With the record in that condition, we must regard the statement by the court as to the commencement of the grinding season as a conceded fact. Such being the case, there is abundant evidence in the record to sustain the $11,520 in damages for the breach of contract. The additional one dollar may be sustained as nominal damages for breach of the contract in regard to local business, since there was no evidence upon which substantial damages could be calculated. The jury not only rendered a verdict sustained by the evidence, but showed discernment in a somewhat complicated case.

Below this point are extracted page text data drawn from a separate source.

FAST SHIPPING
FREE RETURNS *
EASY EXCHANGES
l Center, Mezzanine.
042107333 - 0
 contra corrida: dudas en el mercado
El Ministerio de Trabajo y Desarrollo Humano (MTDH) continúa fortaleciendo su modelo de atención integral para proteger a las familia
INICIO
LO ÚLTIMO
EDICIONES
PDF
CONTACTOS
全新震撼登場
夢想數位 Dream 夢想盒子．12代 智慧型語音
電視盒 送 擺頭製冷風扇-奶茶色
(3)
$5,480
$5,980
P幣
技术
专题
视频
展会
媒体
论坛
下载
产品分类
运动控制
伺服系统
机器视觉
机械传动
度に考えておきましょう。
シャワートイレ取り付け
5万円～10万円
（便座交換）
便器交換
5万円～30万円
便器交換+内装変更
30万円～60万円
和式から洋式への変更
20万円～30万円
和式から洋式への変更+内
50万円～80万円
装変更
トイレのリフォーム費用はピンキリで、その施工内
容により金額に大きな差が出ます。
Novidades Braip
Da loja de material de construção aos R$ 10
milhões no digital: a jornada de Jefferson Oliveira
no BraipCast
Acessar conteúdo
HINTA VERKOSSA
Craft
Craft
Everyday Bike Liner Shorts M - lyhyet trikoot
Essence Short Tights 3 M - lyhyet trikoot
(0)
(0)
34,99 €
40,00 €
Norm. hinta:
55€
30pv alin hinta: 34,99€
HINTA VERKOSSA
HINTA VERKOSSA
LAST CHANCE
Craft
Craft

3. Defendant in its motion for new trial challenged the verdict on the ground of prejudicial remarks and misconduct on the part of plaintiffs' counsel in his closing argument to the jury and in the cross-examination of Frank E. Moore, defendant's principal witness. As to the cross-examination, defendant's sole objection on the trial was that the line of questioning was immaterial, and the court sustained the objection. There was no further motion or objection made as to that, nor was there any objection made or exception taken during the closing argument of plaintiffs' counsel or at the close thereof. Under such circumstances, to entitle defendant to a review of those questions here the conduct of counsel must have been so reprehensible as to require the action of the court on its own motion. We do not so regard the alleged misconduct in this case.
Order affirmed.
MR. JUSTICE THOMAS GALLAGHER took no part in the consideration or decision of this case.